498P - First-in-human phase I administration of YS110, a humanized monoclonal antibody directed against the CD26 molecule in cancer patients

Date 01 October 2012
Event ESMO Congress 2012
Session Poster presentation III
Topics Drug Development
Presenter Eric Angevin
Authors E. Angevin1, V. Trillet-Lenoir2, N. Isambert3, J. Alexandre4, F. Valleix5, T. Podoll6, I. Miyashita7, T. Yamada8, Y. Kaneko9, C. Morimoto10
  • 1Institut Gustave Roussy, 94805 - Villejuif/FR
  • 2Service D'oncologie Médicale, Hopital Lyon Sud, 69495 - Pierre Bénite/FR
  • 3Unité De Phase I, Centre Georges François Leclerc, 77980 - Dijon/FR
  • 4Service D'oncologie Médicale, Hopital Cochin, 75014 - paris/FR
  • 5Clinical Research, FV-Clinical subcontractor for Harrison Clinical Research, 95300 - Pontoise/FR
  • 6Oncology Department, Y's Therapeutics, 94061 - Redwood City/US
  • 7Clinical Development, Kissei Pharmaceuticals, 1120002 - Tokyo/JP
  • 8Department Of Pathology, Keio university School of Medicine, 1608582 - Tokyo/JP
  • 9Clinical Development, Y's AC, 150-0021 - Tokyo/JP
  • 10Division Of Clinical Immunology, University Of Tokyo, 108-8639 - Tokyo/JP

Abstract

Background

YS110 is a recombinant humanized IgG1 monoclonal antibody that selectively binds with high affinity to the extracellular domain of the CD26 antigen. CD26, a widely distributed 110-kDa transmembrane glycoprotein with intrinsic DPPIV activity and its truncated soluble form (sCD26/DPPIV) also present in serum and fluids, is known to play an important role in tumor biology. CD26 is frequently highly expressed on multiple cancer cell types, especially mesothelioma and renal cell carcinoma (RCC). In addition to its role in proteolysis via the DPPIV activity, CD26 also acts as a receptor involved in T-cell co-stimulation and immune regulation. Preclinical evaluations of YS110 have demonstrated anti-tumor effects in cancer cell lines and xenografts expressing the CD26 antigen without significant side effects in toxicology studies (up to 100 mg/kg as single dose or 30 mg/kg for 5 weekly doses in cynomolgus monkeys).

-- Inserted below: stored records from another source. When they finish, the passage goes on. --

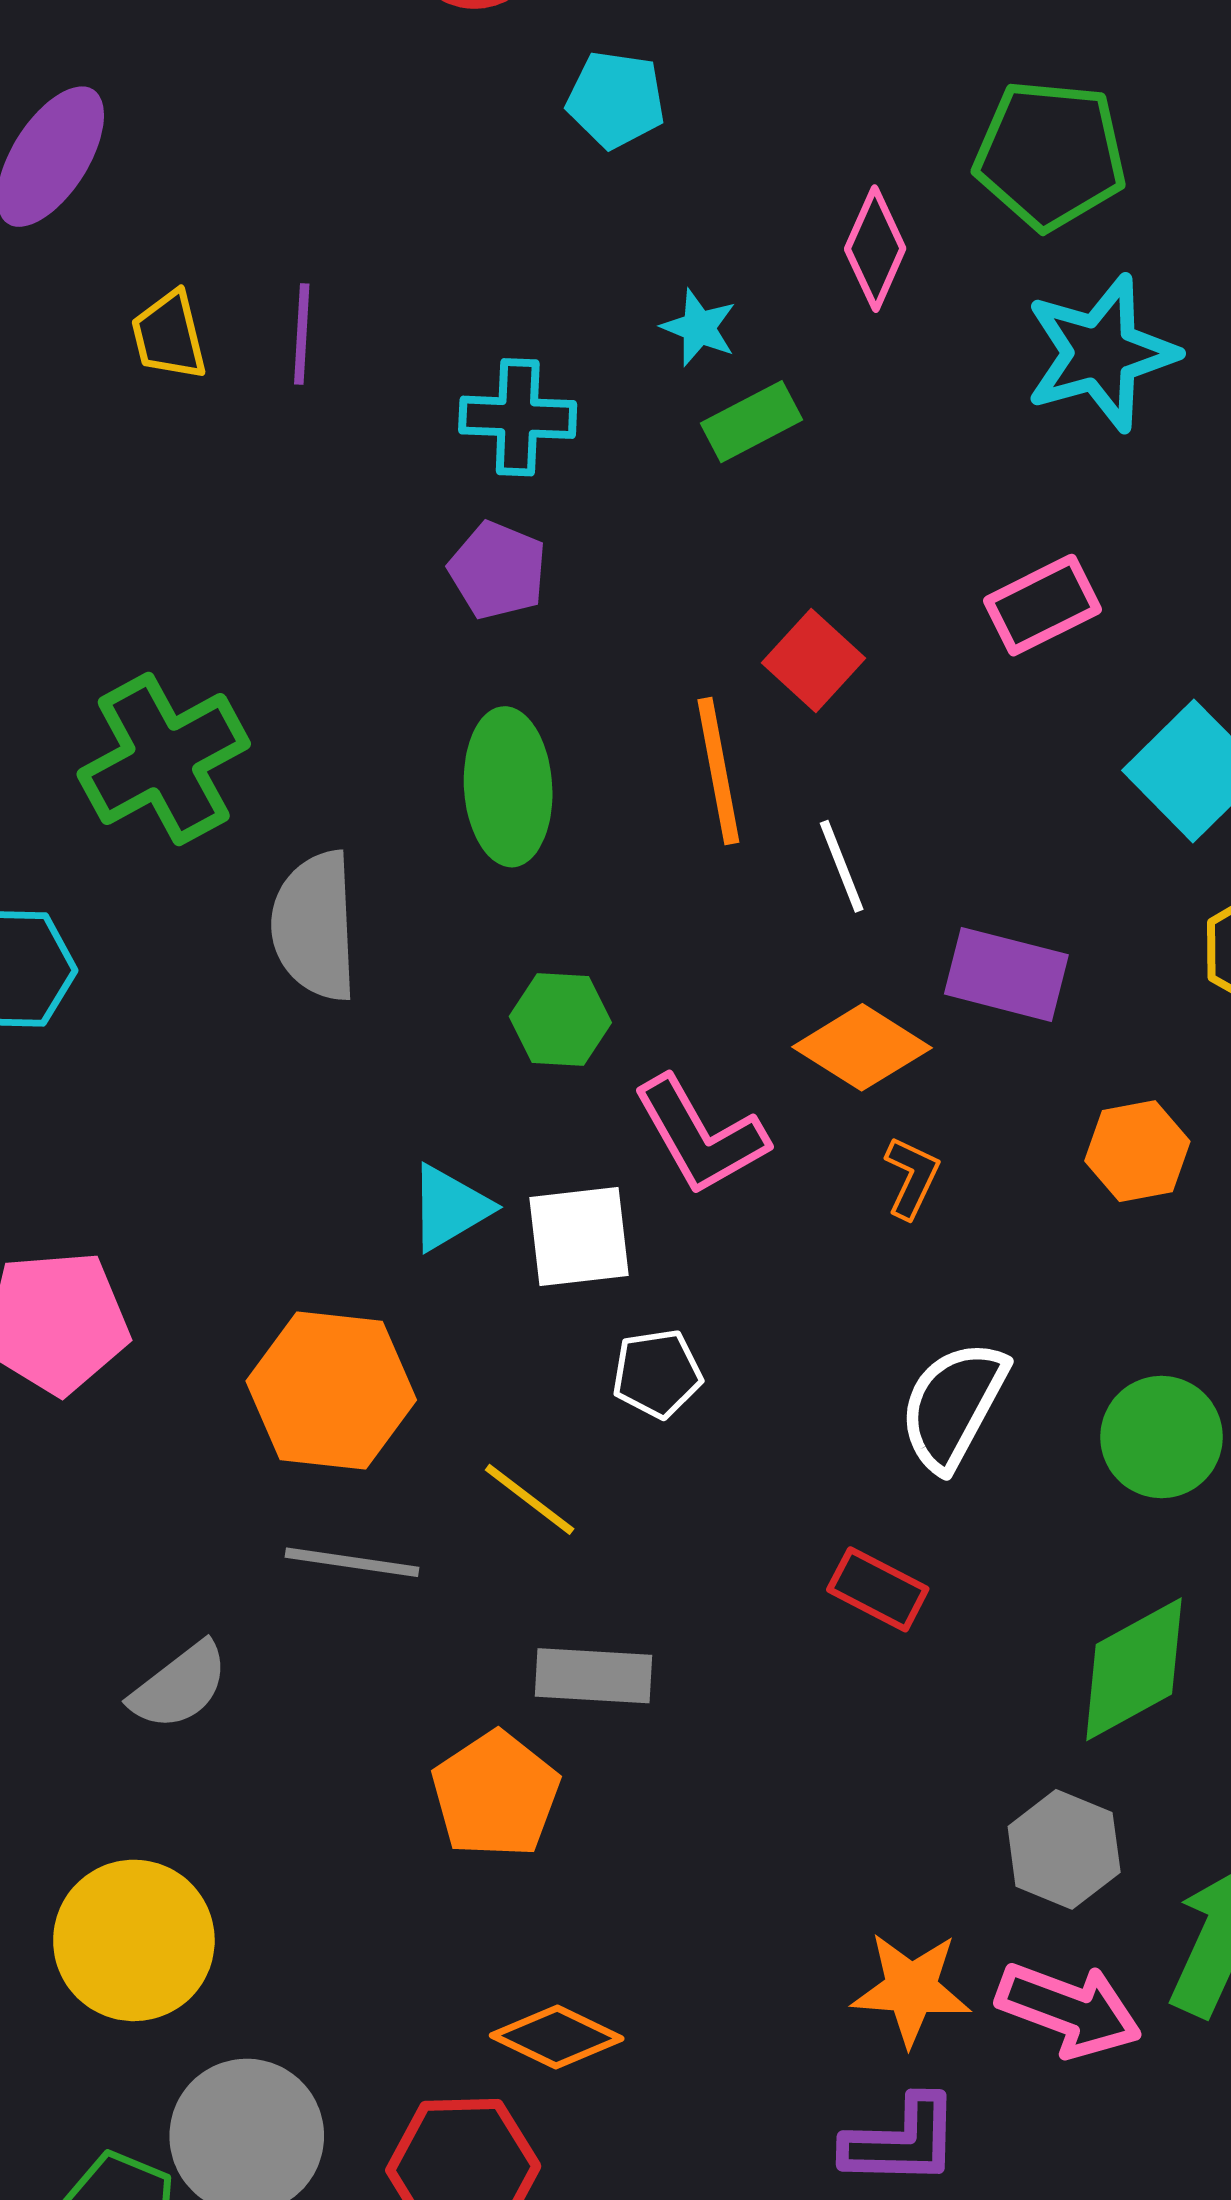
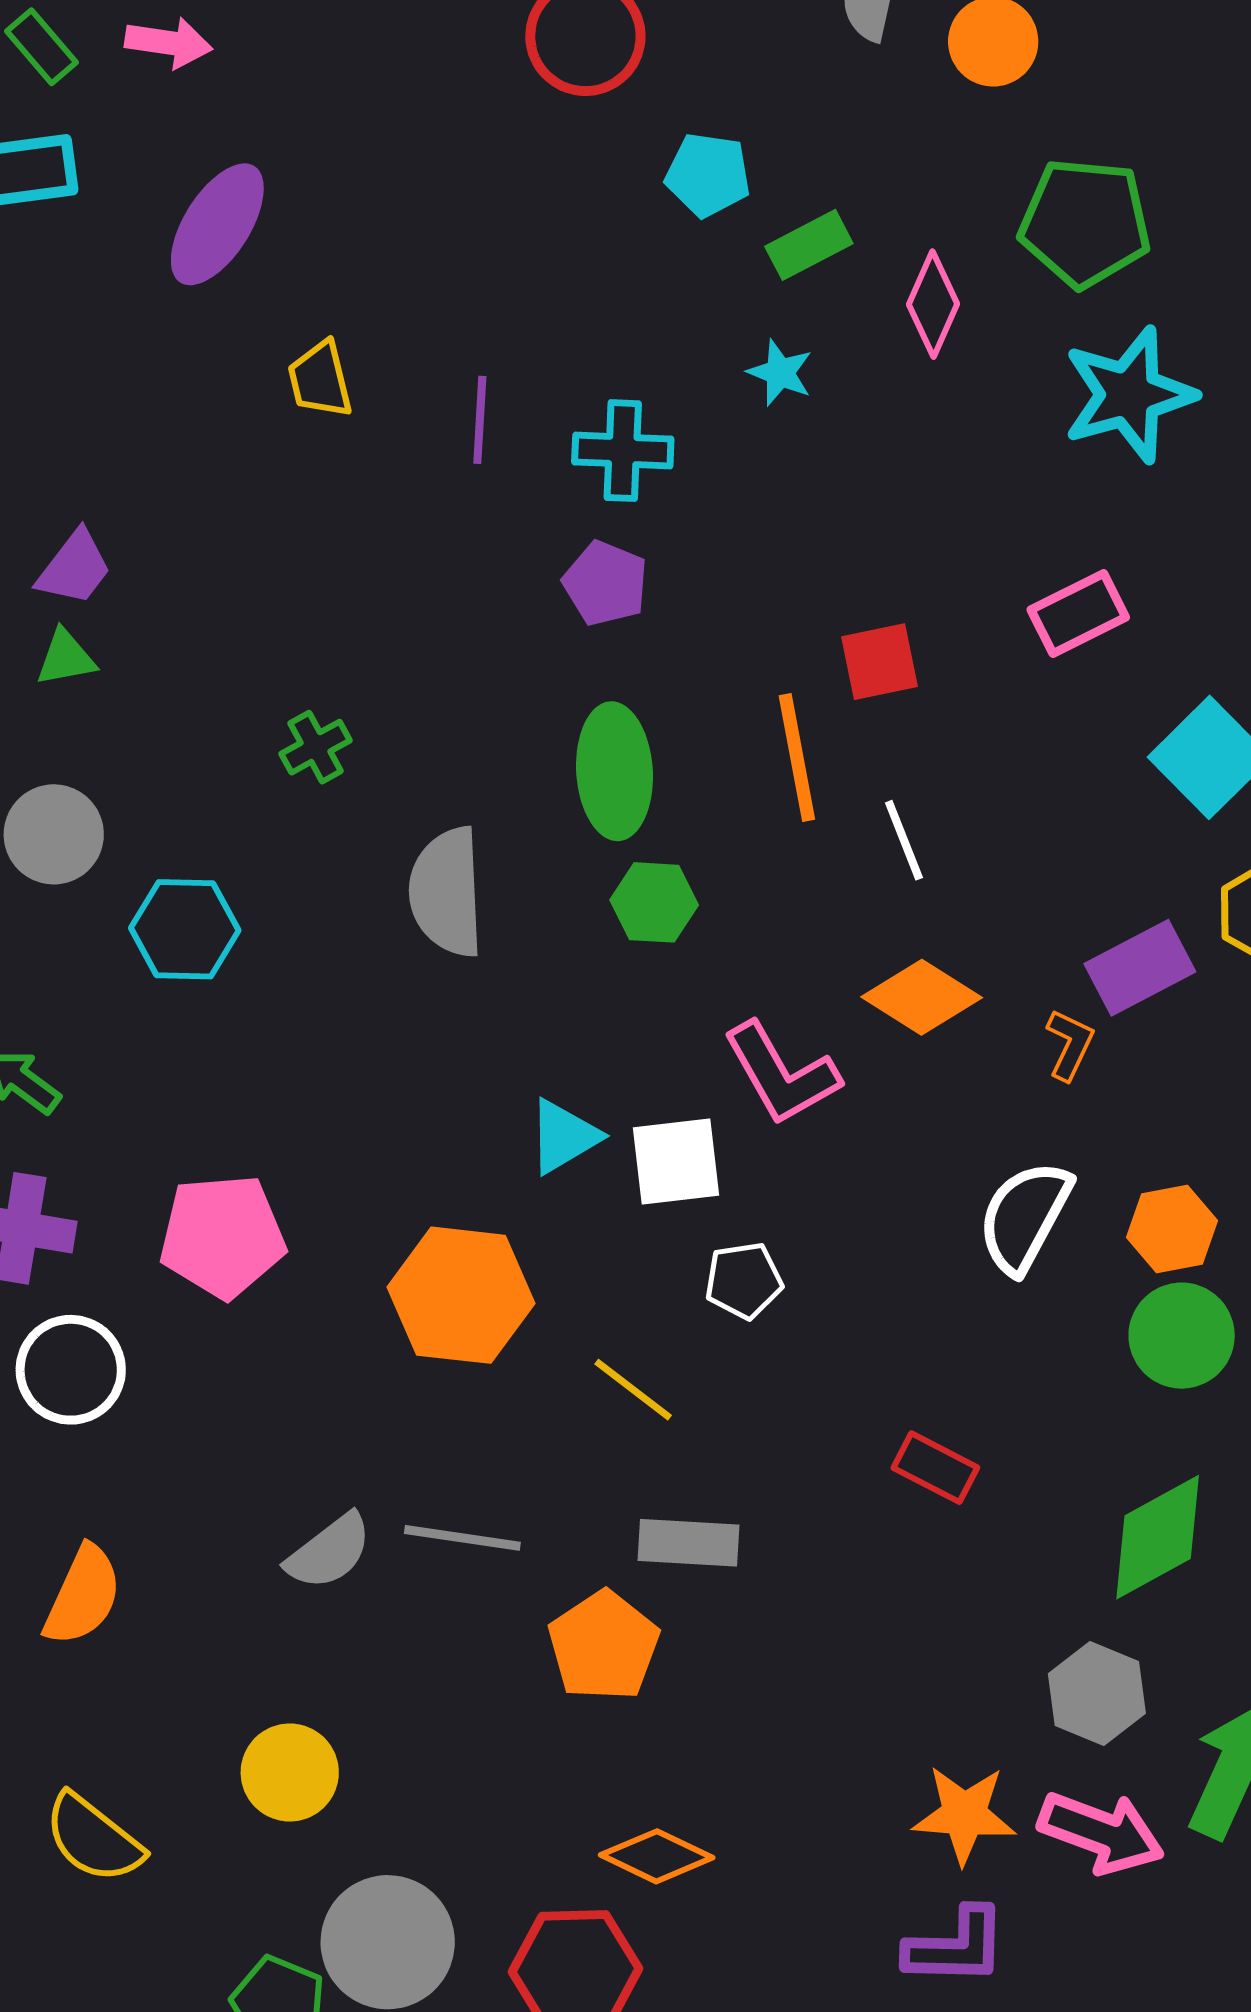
purple line: (302, 334) -> (480, 420), moved
green rectangle: (752, 422) -> (809, 245), moved
red square: (813, 660) -> (880, 662), turned 36
green cross: (164, 759) -> (316, 747), size x0.5
purple rectangle: (1006, 974) -> (1140, 968), moved, turned -42
green hexagon: (560, 1020) -> (654, 902), moved
orange hexagon: (1137, 1151) -> (1172, 1229), moved
orange L-shape: (912, 1177) -> (1070, 1045), moved
white semicircle: (953, 1405) -> (1025, 1217), moved
gray line: (352, 1562) -> (462, 1538), moved
yellow circle: (134, 1940) -> (290, 1772), size x0.7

Phase I design and endpoints

The ongoing YSCMA-EU-0001 trial is a Phase I/II study of YS110 escalating dose administered intravenously once every 2 weeks for 3 doses (Days 1, 15, 29). Patients must have progressive locally advanced inoperable and/or metastatic histologically confirmed solid tumors, refractory to prior standard therapies, with confirmed CD26+ tumor expression (≥ 20% of the tumor cells by central IHC evaluation). The primary endpoint is to determine the Maximum Tolerated Dose/Recommended Dose of YS110 and the pattern of DLTs. Secondary endpoints are the determination of the PK/PD parameters (i.e. analysis of cytokine release, immunophenotyping, circulating DPPIV activity and sCD26 antigen level). Preliminary antitumor efficacy is evaluated by RECIST1.1 criteria at Day 43. Patients demonstrating objective response or stable disease receive additional treatment cycles.

Status of the study

As of May 1st 2012, 22 patients (13 mesothelioma, 9 RCC) have been treated with 3 bi-weekly infusions over 29 days at 0.1, 0.4, 1 and 2 mg/kg. Based on PK data for them, the next cohort of 3 patients will be dosed at 2 mg/kg with weekly infusions over 29 days starting in May 2012. Safety, PK/PD, and preliminary efficacy data will be presented.

Disclosure

T. Podoll: Compensated employment position : President of Y's Therapeutics Compensated Consultant role.

I. Miyashita: Compensated Employment role: Director Kissei Pharmaceuticals Co, Ltd.

Y. Kaneko: Compensated employment role : managing board of directors Y's AC Stock ownership: Y's AC.

C. Morimoto: Compensated Consultant role : Kissei Pharmaceuticals Co, Ltd Stock ownership: Y's Therapeutics Honororia: Kissei Pharmaceuticals Co, Ltd Research funding: Y's Therapeutics.

All other authors have declared no conflicts of interest.